Faith if the substance of things hoped for, the evidence of things not seen. Hebrews 11:1 NKJV
Let me introduce myself. I’m a Christian, a wife, mother, grandmother, counselor, and writer. I’m starting this blog to share my written thoughts. I write much better than I talk. I really do. Words flow out of me when I write. It surprises even me. (Yes, I also can edit them when they’re written.)
I’ve been journaling for years and have nuggets from this source to share. I also wrote a newspaper advice column for eighteen years and will share excerpts from my column. I love to read, so I’ll review and recommend the books I like best. For the last year I’ve been writing a book about changes in churches today. You may hear about this also.
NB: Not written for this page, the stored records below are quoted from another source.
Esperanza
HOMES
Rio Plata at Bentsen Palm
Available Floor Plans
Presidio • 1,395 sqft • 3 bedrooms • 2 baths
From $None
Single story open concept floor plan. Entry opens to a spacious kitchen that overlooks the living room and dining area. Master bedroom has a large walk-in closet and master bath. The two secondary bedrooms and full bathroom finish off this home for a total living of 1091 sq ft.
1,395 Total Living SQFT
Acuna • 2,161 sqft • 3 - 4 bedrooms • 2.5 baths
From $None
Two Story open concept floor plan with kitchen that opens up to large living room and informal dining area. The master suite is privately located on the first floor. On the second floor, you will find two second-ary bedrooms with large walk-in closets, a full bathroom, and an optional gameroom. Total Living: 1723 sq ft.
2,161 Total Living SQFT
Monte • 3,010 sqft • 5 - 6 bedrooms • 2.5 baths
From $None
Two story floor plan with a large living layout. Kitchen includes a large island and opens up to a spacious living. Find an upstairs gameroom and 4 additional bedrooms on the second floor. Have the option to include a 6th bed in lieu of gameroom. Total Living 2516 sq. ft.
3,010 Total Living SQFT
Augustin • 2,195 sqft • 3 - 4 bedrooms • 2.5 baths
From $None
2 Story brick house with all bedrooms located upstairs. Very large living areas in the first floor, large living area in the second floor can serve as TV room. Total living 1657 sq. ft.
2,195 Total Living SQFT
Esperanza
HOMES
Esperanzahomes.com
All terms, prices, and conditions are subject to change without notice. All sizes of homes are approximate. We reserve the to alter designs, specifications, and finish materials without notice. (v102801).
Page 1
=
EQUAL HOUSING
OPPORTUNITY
Starting this blog is exciting and scary. It’s something I’ve never done before. I’m choosing change. I wrote on this topic in my weekly Family Counselor column in 1999. Here’s an excerpt:
Three things will change the direction of our lives: Crisis, Chance and Choice. When we face a crisis such as a life threatening illness, our priorities radically change. We are shaken to the core and forced to break out of our old habits, thoughts and beliefs. A crisis is a type of conversion. We see the world in a different way and we handle life differently.
We are changed by chance when something outside of us impacts our life. For example, our life changes by chance when we win the lottery or are struck by lightning. Change that occurs as a result of chance is not something we can plan or make happen. Nor can we be sure of the direction it will take us.
Changes that occur as a result of choice are the best kind. With choice we are using our free will to make decisions that will move us in a new direction in life. What greater thrill! Changes that we choose are positive ones, they are changes we’ve yearned for, prayed for and worked for.
Why is change so difficult and why do we backslide so? Doing something we’ve never done takes us out of our comfort zone. Choosing change involves risks. Doing something new or different takes more effort than our usual routines. We “relapse” because the new way is more difficult or feels scary. We also “relapse’ because that’s the way most of us change. We don’t change in a straight line always getting better. Change is more likely to be a progression, three steps forward and one step back.
When we backslide we need to accept it and learn from it. What thought or feeling made us fall down? Our relapses give us valuable information on why we go back to our old ways. We also need to accept the fact that we’re human and we will fall short at times. Just start over and work your plan. Each time we pick ourselves up and begin again we grow stronger and more consistent in our new behavior.
Learn to motivate yourself toward your goals. Keeping a journal detailing your progress and your setbacks can help. A positive attitude is essential. Focus more on your successes than on your failures. Change is necessary. Without change we don’t grow. Crisis or chance may force us to change if we don’t choose to change.
I would add, seek God’s will and he will guide and direct your change.
This wasn’t so hard. I’ve chosen change. I now have a blog!